Depuis, leurs familles ont gardé le silence. "Cela fait bientôt deux ans et jusqu'à présent le mot d'ordre était à la discrétion, ce que les familles ont respecté ", explique la belle-mère de Pierre Le Grand, qui décide aujourd'hui de briser le silence. "Nous sommes dans une situation d'attente, nous n'avons aucune nouvelle, c'est une situation insupportable, nous attendons des preuves de vie ", ajoute-t-elle.

"Donc on espère qu'en faisant parler d'eux, ça va aider à faire bouger les choses, il faut sensibiliser l'opinion publique pour faire pression, pour avoir des nouvelles d'eux ", poursuit la belle-mère du jeune homme, indiquant que les familles sont en contact régulièrement avec le quai d'Orsay mais qu'aucune information neuve ne leur parvient. "Eux aussi ont besoin de ça, de savoir qu'on est derrière eux, si la moindre petite info peut passer par les ondes, ce serait bien pour eux d'avoir quelques nouvelles de nous... " conclut-elle.

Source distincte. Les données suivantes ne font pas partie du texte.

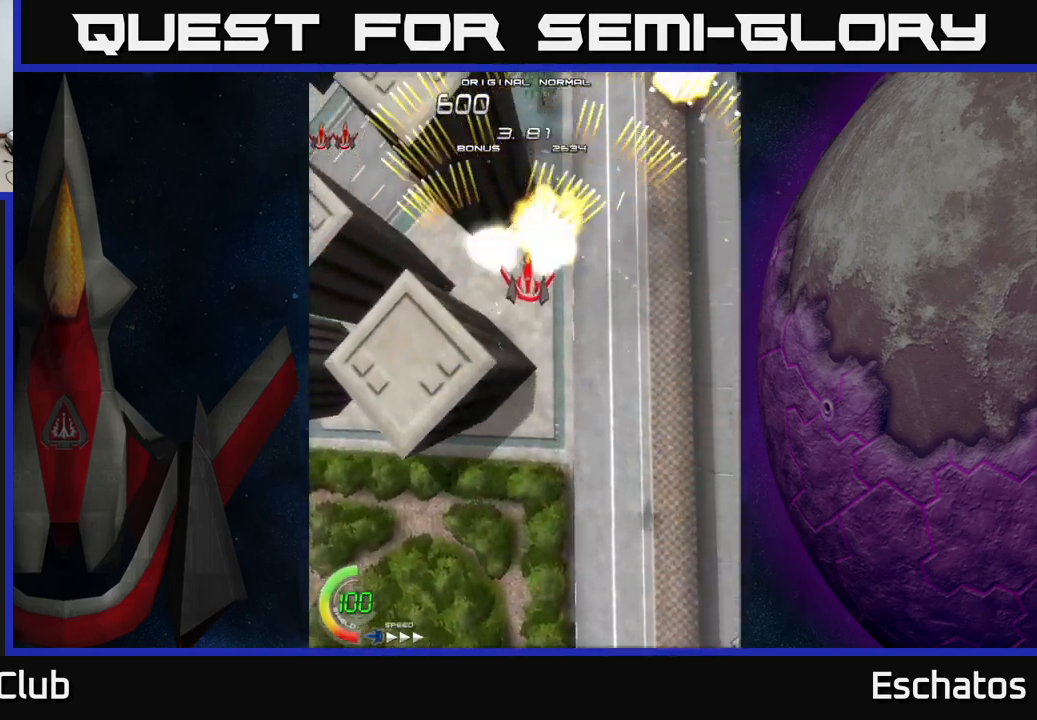
{"buttons": ["A", "DPAD_RIGHT"], "left_stick": "center", "right_stick": "center", "events": [[150, "DPAD_RIGHT", "up"], [183, "DPAD_LEFT", "down"], [400, "DPAD_LEFT", "up"], [450, "DPAD_RIGHT", "down"]]}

Six Français détenus par Aqmi

Au début du mois de juillet, le ministre des Affaires étrangères Laurent Fabius indiquait que "nous avons toutes les raisons de penser qu'ils sont en vie ". "Pour nous, tant qu'on ne les a pas vus, pas entendus, on est toujours dans la même attente ", répond la belle-mère.

En tout, six Français sont retenus par Aqmi au Sahel. Les deux autres ont été kidnappés le 24 novembre 2011 par des hommes armés dans leur hôtel à Hombori (nord du Mali) et emmenés vers une destination inconnue.